## LISTED RECORDS:
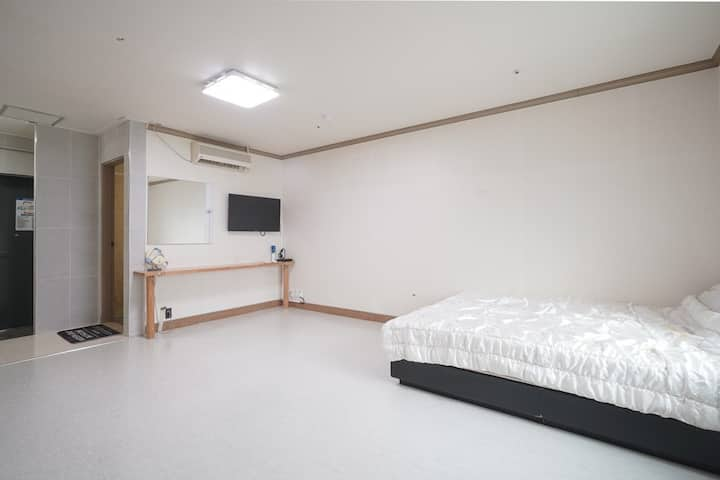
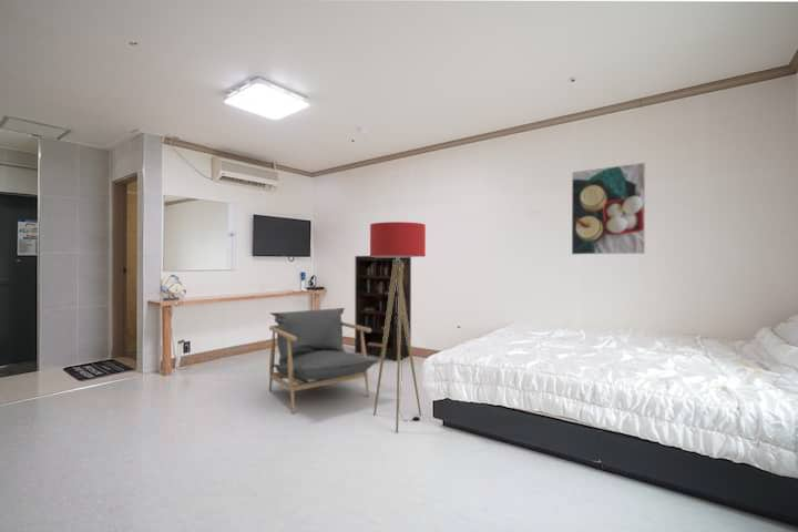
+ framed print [571,162,646,256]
+ floor lamp [369,221,427,433]
+ bookcase [354,255,412,362]
+ armchair [268,307,381,415]
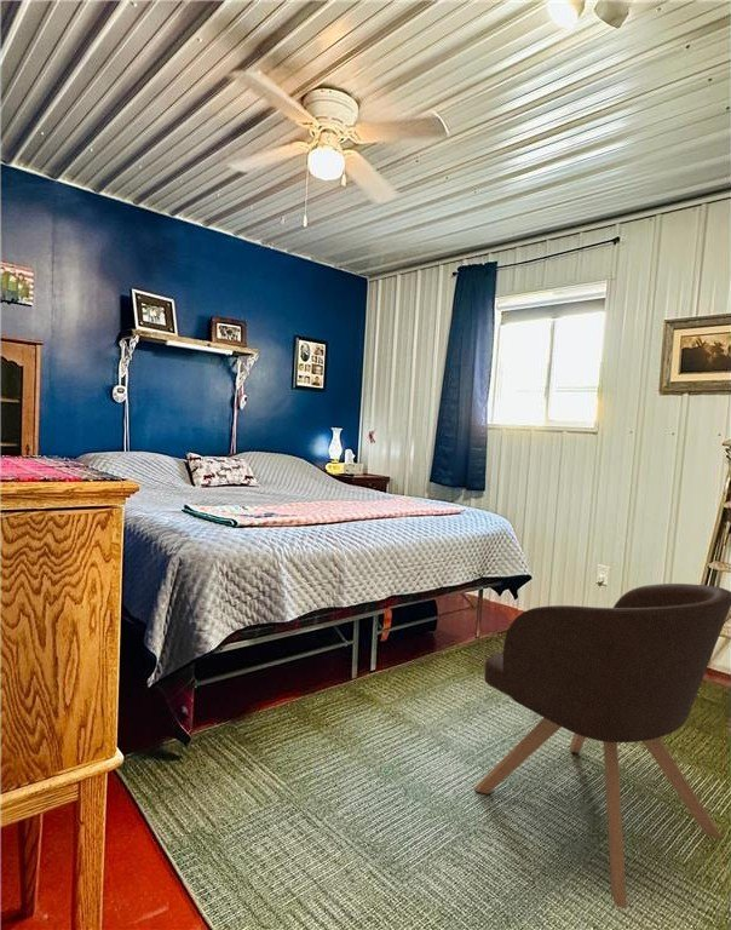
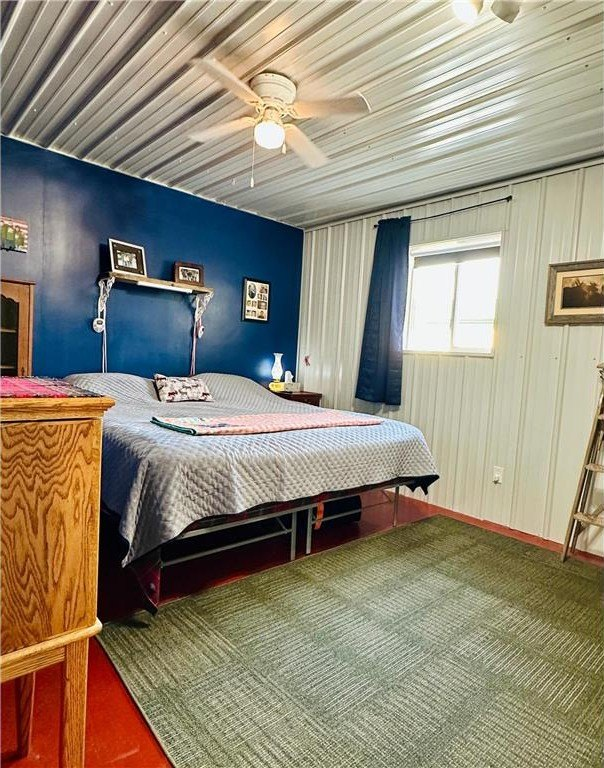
- armchair [473,582,731,909]
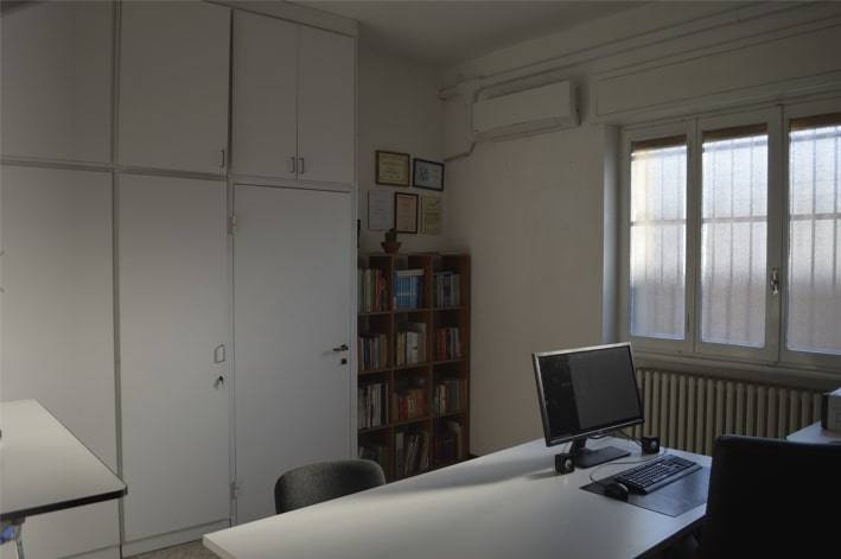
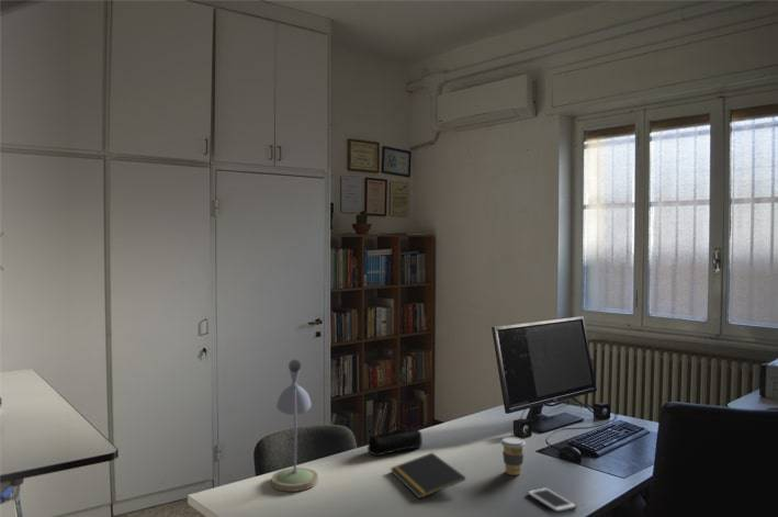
+ pencil case [367,422,424,457]
+ desk lamp [270,359,319,493]
+ coffee cup [500,436,527,476]
+ notepad [390,451,466,499]
+ cell phone [527,486,578,514]
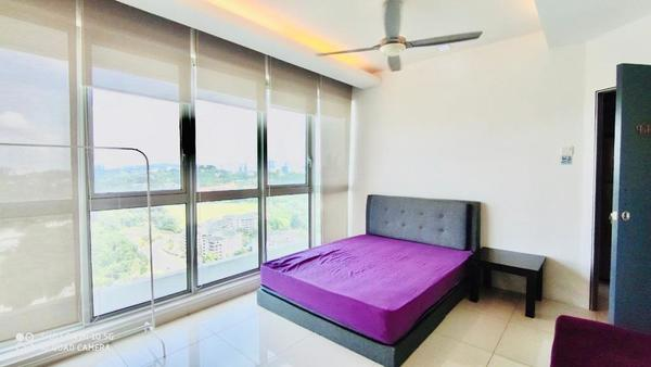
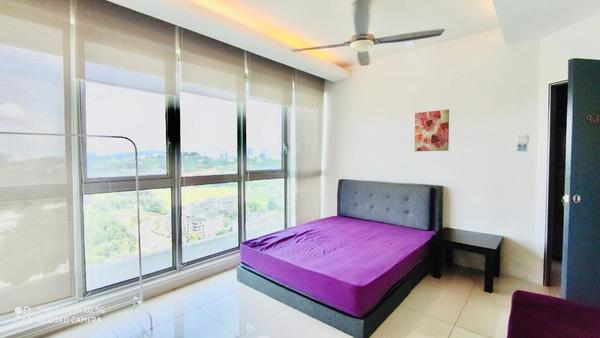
+ wall art [414,108,450,152]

## ASSIGNMENT:
Of the entries above, how many lines hold the word "armchair"? Give back only that number.

## EXERCISE SOLUTION:
2